03. How It Works
The standard training loop combines two loss terms.
The hard loss is the usual cross-entropy between the student's predictions and the ground-truth labels. This ensures the student learns the task itself.
The soft loss is the KL divergence between the teacher's and student's probability distributions. Temperature scaling (T greater than 1) is applied to both distributions before computing this loss. Temperature softens the distributions, making low-probability predictions more visible. At T=1, the teacher's output might be 99.9% confident on the correct class, leaving almost no gradient signal in the soft loss. At T=3 or T=5, the probability mass spreads across related classes, giving the student a richer signal about concept relationships.
The combined loss is: L = (1 - alpha) * hard_loss + alpha * soft_loss, where alpha is a hyperparameter typically starting around 0.5. Temperature typically ranges from 2 to 5 for optimal gradient flow.
Three types of distillation
Response-based distillation matches only the final output layer. Simplest to implement. Effective for classification and generation tasks. Does not require access to the teacher's internals.
Feature-based distillation aligns intermediate layer representations between teacher and student, using L2 or cosine similarity losses. More powerful but requires a compatible architecture. Used in TinyBERT, which aligns attention maps and hidden states at multiple layers, not just the final output.
Relation-based distillation transfers the relationships between data points rather than individual representations. The student learns to preserve relative distances and similarities between samples as the teacher encodes them. Useful when the exact layer structure differs significantly between teacher and student.
Training strategies
Offline distillation is the most common approach. A fully trained teacher generates soft targets, which are saved or computed on the fly. The student then trains against these targets. Teacher parameters are frozen throughout.
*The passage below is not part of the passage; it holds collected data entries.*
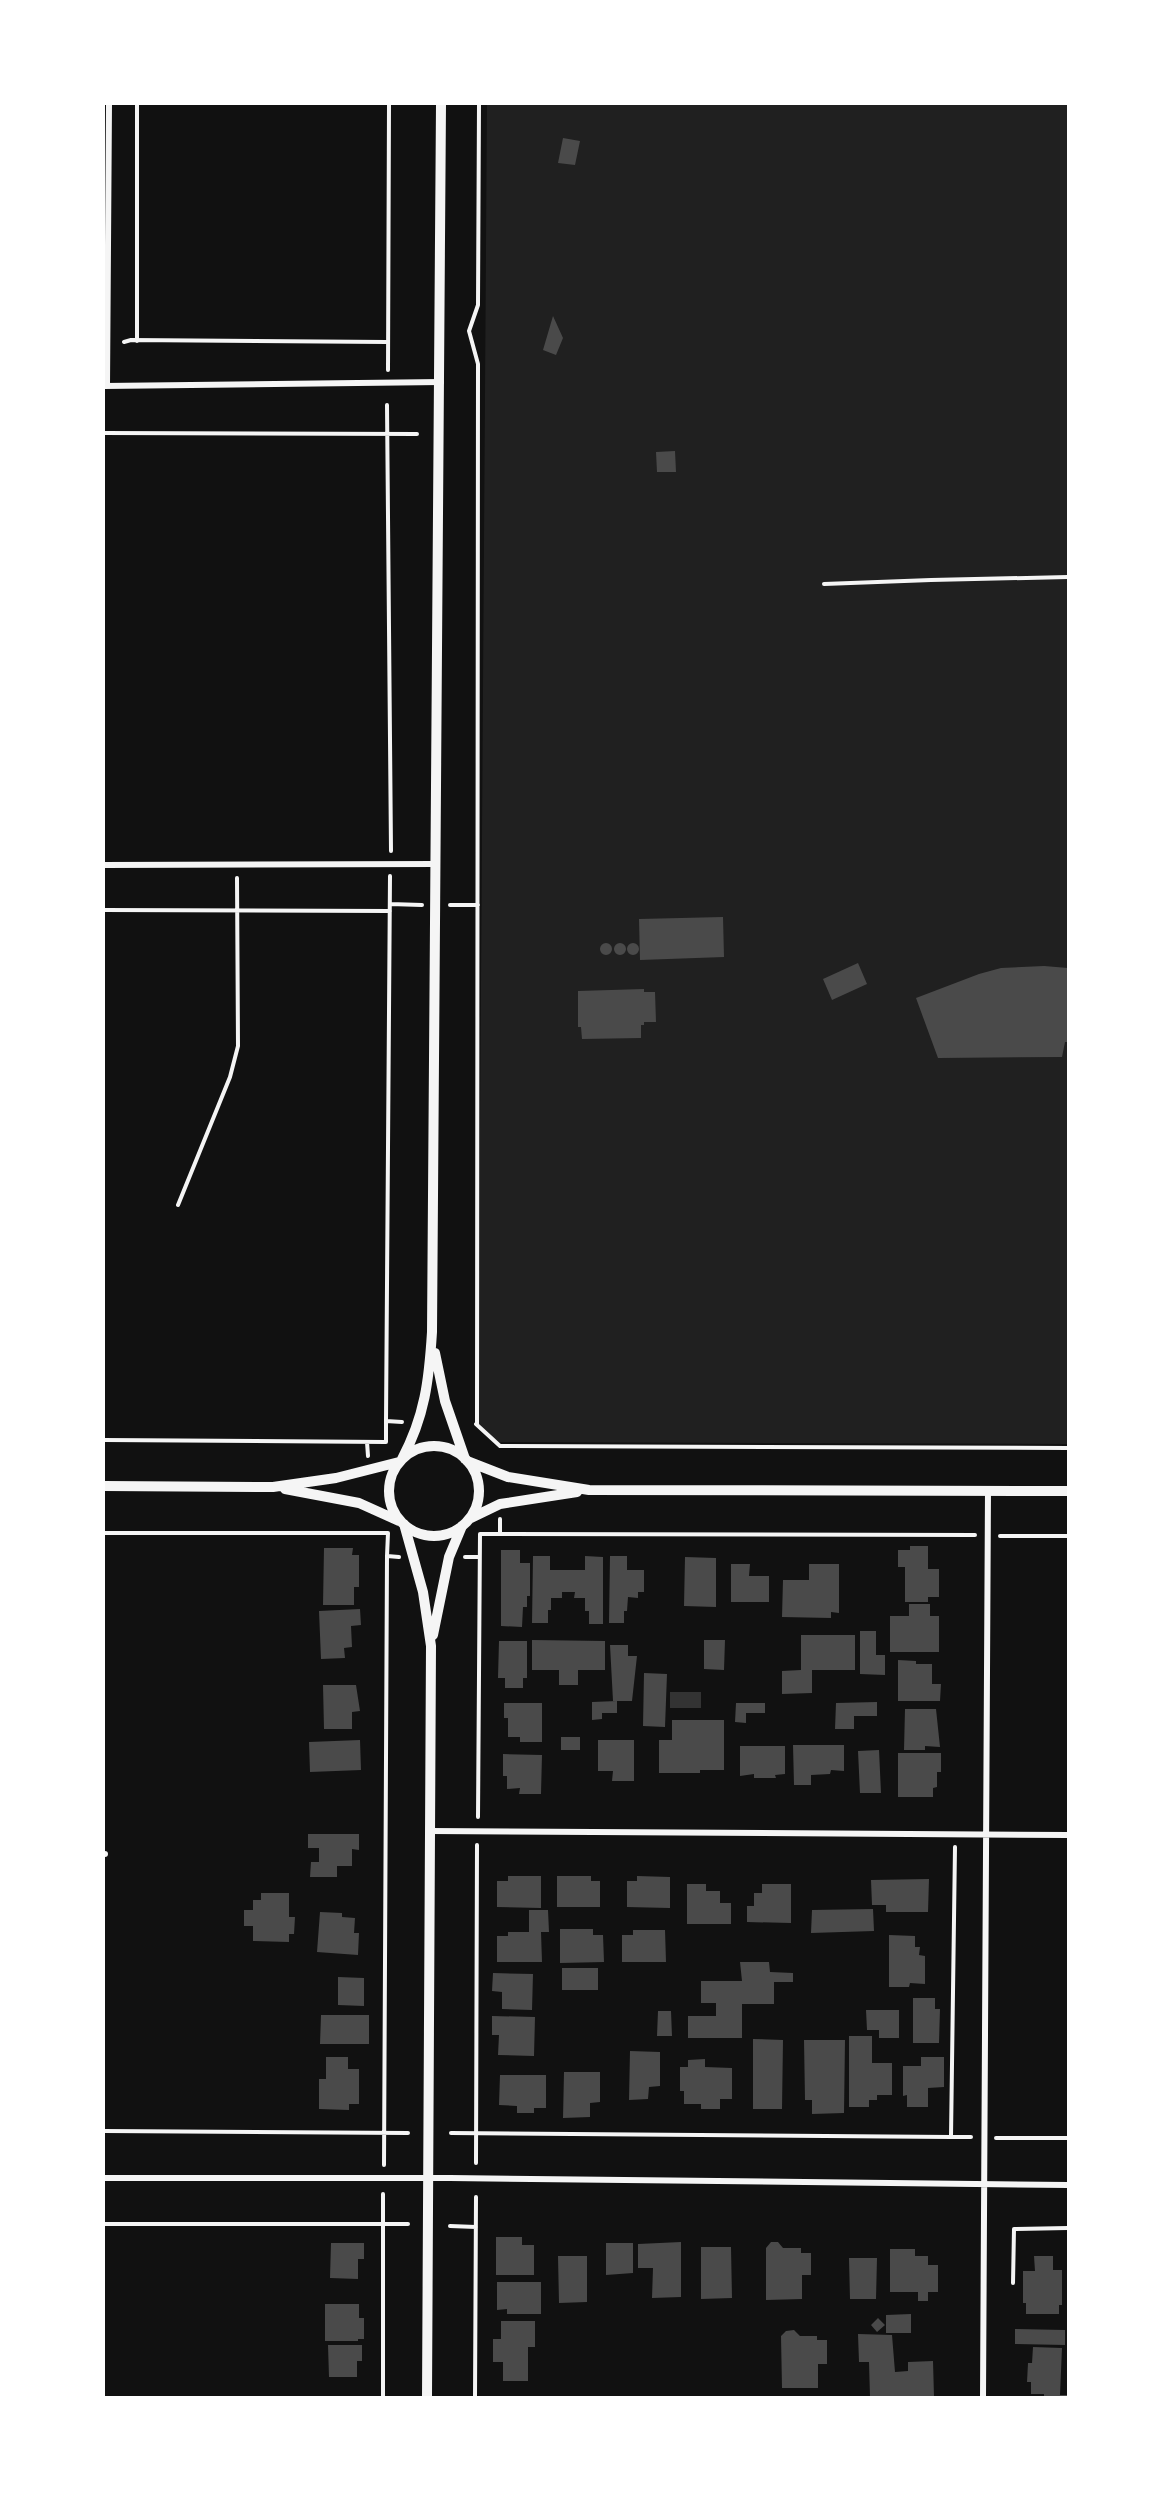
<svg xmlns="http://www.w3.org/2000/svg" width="1172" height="2501" viewBox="0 0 1172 2501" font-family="'Source Serif 4',serif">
  <rect width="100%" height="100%" fill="#111"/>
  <path fill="#202020" d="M 487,104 L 1068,104 L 1068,1444 L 499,1442 L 478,1427 Z"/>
  <path fill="#333" d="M 670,1692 L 701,1692 L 701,1708 L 670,1708 Z"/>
  <path fill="#4a4a4a" d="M 563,138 L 580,141 L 575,165 L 558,163 Z
    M 553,316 L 563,338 L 556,355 L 543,350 Z
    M 675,451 L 676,472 L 657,472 L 656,452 Z
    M 723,917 L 724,957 L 640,960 L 639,919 Z
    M614 949a6 6 0 1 1 12 0a6 6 0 1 1-12 0Z
    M600 949a6 6 0 1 1 12 0a6 6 0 1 1-12 0Z
    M627 949a6 6 0 1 1 12 0a6 6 0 1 1-12 0Z
    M 858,963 L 867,984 L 832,1000 L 823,979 Z
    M 1044,966 L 1068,968 L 1068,1042 L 1065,1042 L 1062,1057 L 938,1058 L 916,998 L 979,974 L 1001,968 Z
    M 644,989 L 644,992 L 655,992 L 656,1022 L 644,1022 L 644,1025 L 641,1025 L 641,1038 L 582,1039 L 581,1027 L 578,1027 L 578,991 Z
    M 910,1546 L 928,1546 L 928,1569 L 939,1569 L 939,1597 L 928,1597 L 928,1602 L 905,1602 L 905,1567 L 898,1567 L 898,1550 L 910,1550 Z
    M 324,1548 L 353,1548 L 352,1555 L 359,1555 L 359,1587 L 354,1587 L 354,1605 L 323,1605 Z
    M 501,1550 L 520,1550 L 520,1563 L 530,1563 L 530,1596 L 527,1596 L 527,1607 L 523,1607 L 522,1627 L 501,1626 Z
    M 533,1556 L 550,1556 L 550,1570 L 585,1570 L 585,1556 L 603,1557 L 603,1624 L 589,1624 L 589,1611 L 585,1611 L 585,1598 L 574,1598 L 575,1592 L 562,1592 L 562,1598 L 551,1598 L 551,1610 L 548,1610 L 548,1623 L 532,1623 Z
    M 610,1556 L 627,1556 L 627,1570 L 644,1570 L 644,1592 L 638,1592 L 638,1598 L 628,1597 L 627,1611 L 624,1611 L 624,1623 L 609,1623 Z
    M 685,1557 L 716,1558 L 716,1607 L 684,1606 Z
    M 731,1564 L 750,1564 L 749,1576 L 769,1576 L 769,1602 L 731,1602 Z
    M 809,1564 L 839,1564 L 839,1613 L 831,1612 L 831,1618 L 782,1617 L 783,1580 L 809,1580 Z
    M 909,1604 L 930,1604 L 930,1616 L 939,1616 L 939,1652 L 890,1652 L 890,1616 L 909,1616 Z
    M 360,1609 L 361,1625 L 351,1626 L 352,1647 L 344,1648 L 345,1658 L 321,1659 L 319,1611 Z
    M 860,1631 L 876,1631 L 876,1655 L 885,1655 L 885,1675 L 860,1674 Z
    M 801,1635 L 855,1635 L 855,1670 L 812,1670 L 812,1693 L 782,1694 L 782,1671 L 801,1670 Z
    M 532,1640 L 605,1641 L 605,1670 L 578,1670 L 578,1685 L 559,1685 L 559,1670 L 532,1670 Z
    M 704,1640 L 725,1640 L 724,1670 L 704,1669 Z
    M 499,1641 L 527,1641 L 527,1678 L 523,1678 L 523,1688 L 505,1688 L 505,1678 L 498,1678 Z
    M 610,1645 L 628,1645 L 628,1656 L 637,1656 L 632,1701 L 613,1701 Z
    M 898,1660 L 916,1661 L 916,1664 L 932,1664 L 932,1684 L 941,1684 L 940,1701 L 898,1701 Z
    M 644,1673 L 667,1674 L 665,1727 L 643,1726 Z
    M 323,1685 L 356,1685 L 360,1711 L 352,1712 L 352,1729 L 324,1729 Z
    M 617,1701 L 617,1713 L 602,1713 L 602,1719 L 592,1720 L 592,1702 Z
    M 877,1702 L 877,1716 L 854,1716 L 854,1729 L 835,1729 L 836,1703 Z
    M 504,1703 L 542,1703 L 542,1742 L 520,1742 L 520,1737 L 508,1737 L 508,1718 L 504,1718 Z
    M 736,1703 L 765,1703 L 765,1713 L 746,1713 L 746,1723 L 735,1722 Z
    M 905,1709 L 936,1709 L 940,1747 L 925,1746 L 925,1750 L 904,1750 Z
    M 672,1720 L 724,1720 L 724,1770 L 700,1770 L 700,1773 L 659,1773 L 659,1740 L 672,1740 Z
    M 561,1737 L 580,1737 L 580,1750 L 561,1750 Z
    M 360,1740 L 361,1770 L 310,1772 L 309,1742 Z
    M 598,1740 L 634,1740 L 634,1781 L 612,1781 L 613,1771 L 598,1771 Z
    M 793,1745 L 844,1745 L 844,1771 L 831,1770 L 830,1774 L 811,1775 L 811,1785 L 794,1785 Z
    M 740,1746 L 785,1746 L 785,1774 L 775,1775 L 776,1778 L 754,1778 L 754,1774 L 740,1776 Z
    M 879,1750 L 881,1793 L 860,1793 L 858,1751 Z
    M 898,1753 L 941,1753 L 941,1772 L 937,1772 L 937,1787 L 933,1788 L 933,1797 L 898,1797 Z
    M 503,1754 L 542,1755 L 541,1794 L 519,1794 L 520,1788 L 507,1789 L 507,1776 L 503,1776 Z
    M 308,1834 L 359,1834 L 359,1850 L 352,1849 L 352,1866 L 337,1866 L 337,1877 L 310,1877 L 311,1862 L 319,1862 L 319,1848 L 308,1848 Z
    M 508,1876 L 541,1876 L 541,1908 L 497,1907 L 497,1881 L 508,1881 Z
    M 557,1876 L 591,1876 L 591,1881 L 600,1881 L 600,1907 L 557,1907 Z
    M 637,1876 L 670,1877 L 670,1908 L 627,1907 L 627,1881 L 637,1881 Z
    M 929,1879 L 928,1912 L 886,1912 L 886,1905 L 872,1905 L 871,1880 Z
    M 687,1884 L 706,1884 L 706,1891 L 720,1891 L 720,1903 L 731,1903 L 731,1924 L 687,1924 Z
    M 762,1884 L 791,1884 L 791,1923 L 747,1922 L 747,1906 L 754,1906 L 754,1893 L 762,1893 Z
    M 261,1893 L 289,1893 L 289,1917 L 295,1917 L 294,1934 L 289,1934 L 289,1942 L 253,1941 L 253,1926 L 244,1926 L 244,1910 L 253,1910 L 253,1900 L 261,1900 Z
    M 873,1909 L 874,1931 L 811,1933 L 812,1910 Z
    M 529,1910 L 548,1910 L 549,1932 L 541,1932 L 542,1962 L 497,1962 L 497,1936 L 508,1936 L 508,1932 L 529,1932 Z
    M 320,1912 L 342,1913 L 342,1917 L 355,1918 L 354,1933 L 359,1933 L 358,1955 L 317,1952 Z
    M 560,1929 L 593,1929 L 593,1935 L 603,1935 L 604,1962 L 560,1963 Z
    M 633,1930 L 665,1930 L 666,1962 L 622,1962 L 622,1935 L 633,1935 Z
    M 889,1935 L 915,1936 L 915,1947 L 920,1947 L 919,1955 L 925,1956 L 925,1984 L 910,1983 L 909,1987 L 889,1987 Z
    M 740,1962 L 769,1962 L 770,1972 L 793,1973 L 793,1982 L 774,1982 L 774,2004 L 742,2004 L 742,2038 L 688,2038 L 688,2016 L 716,2016 L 716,2003 L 701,2003 L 701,1981 L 742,1981 Z
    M 562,1968 L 598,1968 L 598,1990 L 562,1990 Z
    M 493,1973 L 533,1974 L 532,2010 L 502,2009 L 502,1992 L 492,1991 Z
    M 338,1977 L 364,1978 L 364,2006 L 338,2005 Z
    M 913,1998 L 935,1998 L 935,2009 L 940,2009 L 939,2043 L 913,2043 Z
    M 866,2010 L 899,2010 L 899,2038 L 879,2038 L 879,2030 L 867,2030 Z
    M 658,2011 L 671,2011 L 672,2036 L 657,2036 Z
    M 321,2015 L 369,2015 L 369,2044 L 320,2044 Z
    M 492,2016 L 535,2017 L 534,2056 L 498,2055 L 499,2035 L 492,2035 Z
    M 849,2036 L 872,2036 L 872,2063 L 892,2063 L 892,2095 L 877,2095 L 877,2100 L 869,2100 L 869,2107 L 849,2107 Z
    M 753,2039 L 783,2040 L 782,2109 L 753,2109 Z
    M 804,2040 L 845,2040 L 844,2113 L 812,2114 L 812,2100 L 805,2100 Z
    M 630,2051 L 660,2052 L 660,2086 L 649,2087 L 648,2099 L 629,2100 Z
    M 326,2057 L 348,2057 L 348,2069 L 359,2069 L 359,2104 L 349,2104 L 349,2110 L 319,2109 L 319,2079 L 326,2079 Z
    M 921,2057 L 944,2057 L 944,2087 L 928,2088 L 928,2107 L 907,2107 L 907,2095 L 903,2096 L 903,2066 L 921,2066 Z
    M 705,2059 L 705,2067 L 732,2068 L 732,2099 L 720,2099 L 720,2109 L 701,2109 L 701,2104 L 684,2104 L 684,2091 L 680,2091 L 680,2067 L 688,2067 L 688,2060 Z
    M 564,2072 L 600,2072 L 600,2102 L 590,2103 L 590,2117 L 563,2118 Z
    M 500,2075 L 546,2075 L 546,2108 L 534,2108 L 534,2113 L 517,2113 L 517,2106 L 499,2105 Z
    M 496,2237 L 522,2237 L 522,2245 L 534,2245 L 534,2275 L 496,2275 Z
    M 681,2242 L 681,2297 L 652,2298 L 653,2268 L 638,2268 L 638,2244 Z
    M 771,2242 L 778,2242 L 783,2248 L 801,2248 L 801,2253 L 811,2253 L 811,2275 L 802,2275 L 802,2299 L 766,2300 L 766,2248 Z
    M 331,2243 L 364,2243 L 364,2259 L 358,2259 L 358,2279 L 330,2278 Z
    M 606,2243 L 633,2243 L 633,2273 L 606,2275 Z
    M 701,2247 L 731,2247 L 732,2298 L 701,2299 Z
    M 890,2249 L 915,2249 L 915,2256 L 928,2256 L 928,2265 L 938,2265 L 938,2292 L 928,2292 L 928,2301 L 918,2301 L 918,2292 L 890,2292 Z
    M 558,2256 L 587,2256 L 587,2302 L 559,2303 Z
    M 1034,2256 L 1053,2256 L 1053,2270 L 1062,2270 L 1062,2305 L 1059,2305 L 1059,2314 L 1026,2314 L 1026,2303 L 1023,2303 L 1023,2271 L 1035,2271 Z
    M 849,2258 L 877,2258 L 876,2299 L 850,2299 Z
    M 497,2282 L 541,2282 L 541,2314 L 507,2314 L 507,2309 L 497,2310 Z
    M 325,2304 L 359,2304 L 359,2318 L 364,2318 L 364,2339 L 358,2339 L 358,2341 L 325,2341 Z
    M 911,2314 L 911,2333 L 886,2333 L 886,2315 Z
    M 878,2318 L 885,2325 L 877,2332 L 871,2325 Z
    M 501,2321 L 535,2321 L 535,2347 L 528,2347 L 528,2381 L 503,2381 L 503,2362 L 493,2362 L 493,2339 L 501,2339 Z
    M 1015,2329 L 1065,2330 L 1065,2345 L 1015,2344 Z
    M 794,2330 L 800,2336 L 817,2336 L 817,2340 L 827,2340 L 827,2364 L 818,2364 L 818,2388 L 782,2388 L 781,2336 L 786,2331 Z
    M 858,2334 L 892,2335 L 895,2372 L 908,2371 L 908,2362 L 933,2361 L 934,2397 L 870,2397 L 869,2362 L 859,2362 Z
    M 328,2345 L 362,2345 L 362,2361 L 357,2361 L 357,2377 L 329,2377 Z
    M 1033,2347 L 1062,2348 L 1060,2395 L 1068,2395 L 1068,2397 L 1044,2397 L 1044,2394 L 1031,2394 L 1031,2382 L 1027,2382 L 1028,2363 L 1032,2363 Z"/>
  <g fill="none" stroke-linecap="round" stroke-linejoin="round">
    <path stroke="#f5f5f5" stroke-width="4" d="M 137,341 L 137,104
      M 124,342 L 131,340 L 387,342
      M 388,370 L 389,104
      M 387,405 L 391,851
      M 104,433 L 417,434
      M 824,584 L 931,580 L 1068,577
      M 390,904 L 422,905
      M 450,905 L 478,905
      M 104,910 L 390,911
      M 178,1205 L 230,1077 L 238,1046 L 237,878
      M 386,1421 L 390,876
      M 476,1424 L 500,1446 L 1068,1448
      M 477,1424 L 478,364 L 469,331 L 478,305 L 479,104
      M 104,1440 L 386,1442 L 386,1421 L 402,1422
      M 367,1442 L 368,1456
      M 104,1533 L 388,1533 L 387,1556 L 399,1557
      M 500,1534 L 500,1519
      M 1000,1536 L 1068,1536
      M 465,1557 L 479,1557
      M 478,1817 L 480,1534 L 975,1535
      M 955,1847 L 951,2137 L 971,2137
      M 104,2131 L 408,2133
      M 451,2133 L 951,2137
      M 996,2138 L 1068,2138
      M 476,2163 L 477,1845
      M 384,2165 L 387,1556
      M 104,2224 L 408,2224
      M 450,2226 L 476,2227
      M 1013,2283 L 1014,2229 L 1068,2228
      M 383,2398 L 383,2194
      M 475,2398 L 476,2197"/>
    <path stroke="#f5f5f5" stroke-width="6" d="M 104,386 L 441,382
      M 107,386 L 109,104
      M 104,865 L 436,864
      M 430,1831 L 1068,1835
      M 104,1854 L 105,1854
      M 104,2178 L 450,2178 L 1068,2185
      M 983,2398 L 988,1491"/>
    <path stroke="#f5f5f5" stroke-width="10" d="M 435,1353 L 445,1401 L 465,1459
      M389 1491a45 45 0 1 1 90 0a45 45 0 1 1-90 0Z
      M 402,1459 C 425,1416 429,1380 432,1332 L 441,104
      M 467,1461 L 508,1477 L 589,1490 L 1068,1491
      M 104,1486 L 273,1487 L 336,1478 L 399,1462
      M 285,1489 L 359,1503 L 399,1521
      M 471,1518 L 500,1504 L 577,1492
      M 404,1524 L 423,1592 L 431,1646 L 427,2398
      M 433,1635 L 449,1557 L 462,1526"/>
  </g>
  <rect width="1172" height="2501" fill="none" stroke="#ffffff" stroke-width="210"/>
</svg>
Online distillation trains teacher and student simultaneously. Both models update together. This removes the requirement for a pre-trained teacher and can sometimes improve both models, but requires careful stabilization.
Self-distillation uses the model itself as the teacher, either across different training checkpoints, across layers within the same model, or through techniques like "born-again networks" where a copy of the final model distills into a freshly initialized student.